Dueling: Standard Movement

Situation came up last night: PC is dueling and has a Complication come up - Constricted (from Core) - so, is in a disadvantageous position now in the fight. PC wanted to maneuver such that the Complication could be removed.

Played it out that the PC would enter a contest to move since, naturally, the enemy always gets a vote and would like to keep the Trait applied. PC won, spun out of the position, removed Trait, and re-engaged.

However, wondering if ruling a Contest was overkill and whether a standard move is all that was needed. Not wanting to take agency away from the player.

Question(s): assuming a PC can use a standard move to move away, even out, of conflict, is this a Contest or a simple Move action?

Follow-on: What is the impact on Personal Zones? My thought was (and, Movement rules imply, at least to me) that it would be a one zone movement and Asset positions would therefore shift one zone as well, e.g. if a crysknife was in Target Zone, it was now shifted to Guard Zone and would need a subsequent move to re-enter Target.

Granted, I recognize that movement might not always need to be away from combat, i.e. a PC could shift positioning, I suppose without moving any farther away from the enemy and not incur the one zone shift (although, I may be overthinking it).

Sounds like that worked out ok.
The simplest way to use a complication is just as a negative trait,
so it either restricts actions or imposes a difficulty penalty.
But the GM is free to apply them in different ways if they think it warranted so you are within the rules.

In a duel, moving away would probably constitute surrender or yielding. While the zones are static it is assumed they are simply the relative positions of the combatants, who are moving all the time. Moving the assets represents some of that movement as they close in or retreat.
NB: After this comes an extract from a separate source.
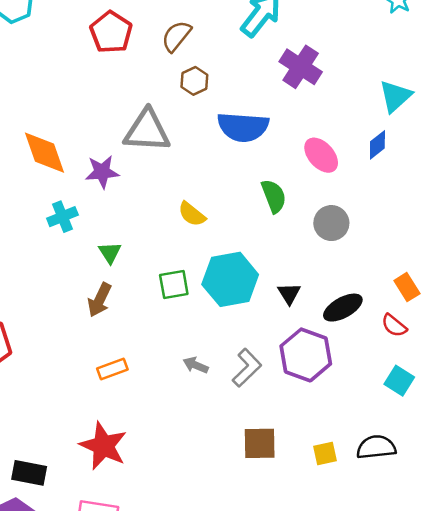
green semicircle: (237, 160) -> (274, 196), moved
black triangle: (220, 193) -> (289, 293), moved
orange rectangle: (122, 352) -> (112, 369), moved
So a PC could leave a duel but that would probably mean its over. Otherwise their movement is already considered part of what is going on. As such it wouldn’t change the zones as they are either still engaged with the opponent or not. While they might be keeping the opponent at a distance, they’d still be using the same zones. Those zones could get larger or smaller, but they’d still work the same way.

Understand.

Constricted was definitely a difficulty penalty and I thought I was being clever in giving the PC an active way to remove it (vs. just making it a one or more round malus).

To your point about a move constituting a surrender, I was also entertaining the thought that I may have needed the Skirmish rules rather than Dueling since the name implies a more formal affair akin to Paul and Jamis (than say a hit-and-run ambush).

Appreciate the clarification on Zones. Will file that one.

Yup, the duelling conflict is designed for a one on one where you want to do something more blow by blow.
For a street fight or the like Skirmish is the one you want.

A follow-up here for confirmation: in Dune 2d20 re: NPCs, there is no mechanical distinction in number of dice rolled by Major, Notable, and Minor NPCs, they are all given a base 2d20 to roll in contests? Or, do Minor NPCs get 1d20?

I’m thinking here of the mechanical differences by NPC type, e.g. Nemeses, Elites, and Troopers or Nemeses, Toughened, and Minions in Infinity and Conan respectively.